● WORK TASK
Please pull out every line of text from the material below and copy it word for word, leaving the pictures out of your answer.

Start of DATA FOR THIS TASK

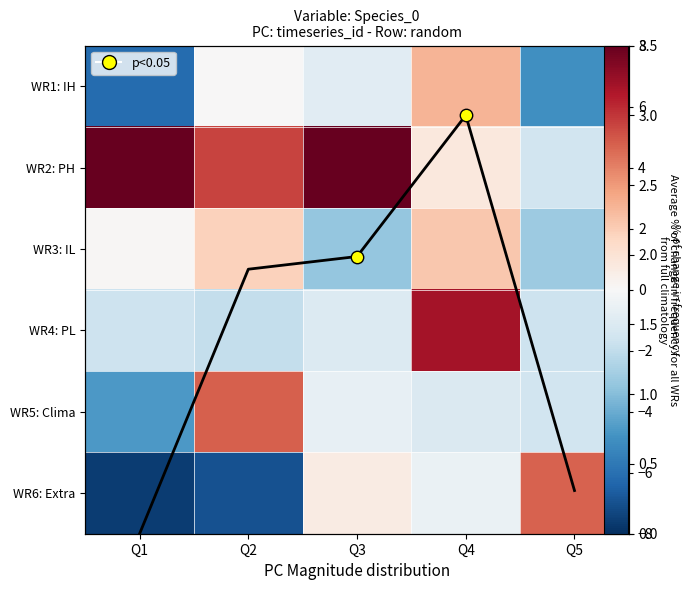

Where does the WR3: IL series first go above 0?

Q1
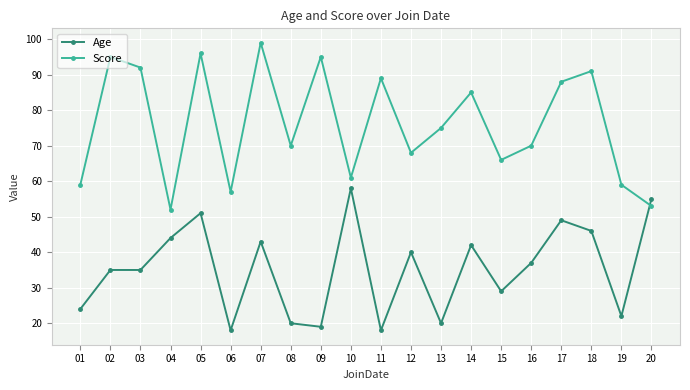

At which label is Score closest to 75?

13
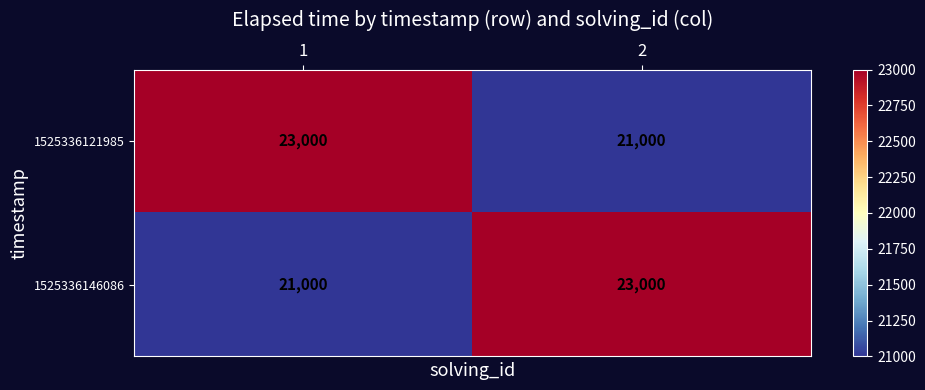

What is the average value of the 1525336121985 series?

22000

End of DATA FOR THIS TASK

● SOLUTION TO THIS PROBLEM
Where does the WR3: IL series first go above 0?

Q1

At which label is Score closest to 75?

13

What is the average value of the 1525336121985 series?

22000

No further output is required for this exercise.